A Global Perspective on Coal-Fired Power Plants, Climate Change and Disease Burden

Abstract

This dissertation investigates the disease burden from coal-fired power plants from global perspective. First, the study estimated changes in national lung cancer incidence decades after building or closing coal-fired power plants. The study secondly estimated the relative risks and incident cases of cardiovascular diseases (CVD), particularly ischemic heart disease (IHD), attributable to sulfate oxide (SOx) emission from coal-fired power plants from a global perspective. Since China is one of the most greenhouse gas (GHG) emitting country, we proposed “flying S” pattern to examine and forecast carbon dioxide (CO2) emission in the next decades. For the chapter one, standardized lung cancer incidence from every country with electrical plants using coal as primary energy supply were followed from 2000 to 2016. We applied a Poisson regression longitudinal model to estimate the association between lung cancer incidence and per capita coal capacity. We fund that with 1 kilowatts (KW) increase of coal capacity per person in a country, the relative risk of lung cancer increase by a factor of 85.1% (95%CI=1.217~2.816) among males and 58.5% (95%CI=1.070~2.347) among females. Based on the model, we estimate a total of 1.41 million standardized incident cases from lung cancer were associated with coal-fired power plants in 2015. Chapter two analyzed the relative risk of CVD incidence associated with national SOx reduction for 13,581 coal-fired power-generating units in 79 countries.
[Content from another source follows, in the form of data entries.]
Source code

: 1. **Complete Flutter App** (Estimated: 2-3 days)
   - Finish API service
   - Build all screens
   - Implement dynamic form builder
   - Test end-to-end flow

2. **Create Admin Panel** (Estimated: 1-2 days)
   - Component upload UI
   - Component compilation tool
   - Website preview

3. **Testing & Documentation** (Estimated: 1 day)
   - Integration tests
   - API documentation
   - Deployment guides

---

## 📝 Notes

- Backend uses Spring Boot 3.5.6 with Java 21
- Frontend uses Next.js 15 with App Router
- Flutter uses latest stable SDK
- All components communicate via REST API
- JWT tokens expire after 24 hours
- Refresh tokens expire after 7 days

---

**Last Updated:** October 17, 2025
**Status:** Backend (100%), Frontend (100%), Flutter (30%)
A 10% decrease in SOx emission was associated with 0.28% (males; 95%CI=-0.39%~0.95%) and 1.69% (females; 95%CI=0.99%~2.38%) lower CVD risk. The effects on IHD were >2 times stronger among males than females (2.78%, 95%CI=1.99%~3.57% vs. 1.18%, 95%CI=0.19%~2.17%). Further, 1.43% (males) and 8.00% (females) of CVD cases were attributable to suboptimal SOx reduction. Thus, enhancing regulations on SOx emission control represents a target for national and international intervention to prevent CVD. In chapter three, we applied mixed effect model to examine the ex post data and predict per capita emission for selected countries in the same flying geese (FG) group in Asia. The “flying S” hypothesis says the trajectories of per capita CO2 emission would just mirror each other for countries within a same FG and having relatively constant energy matrix across time, ceteris paribus.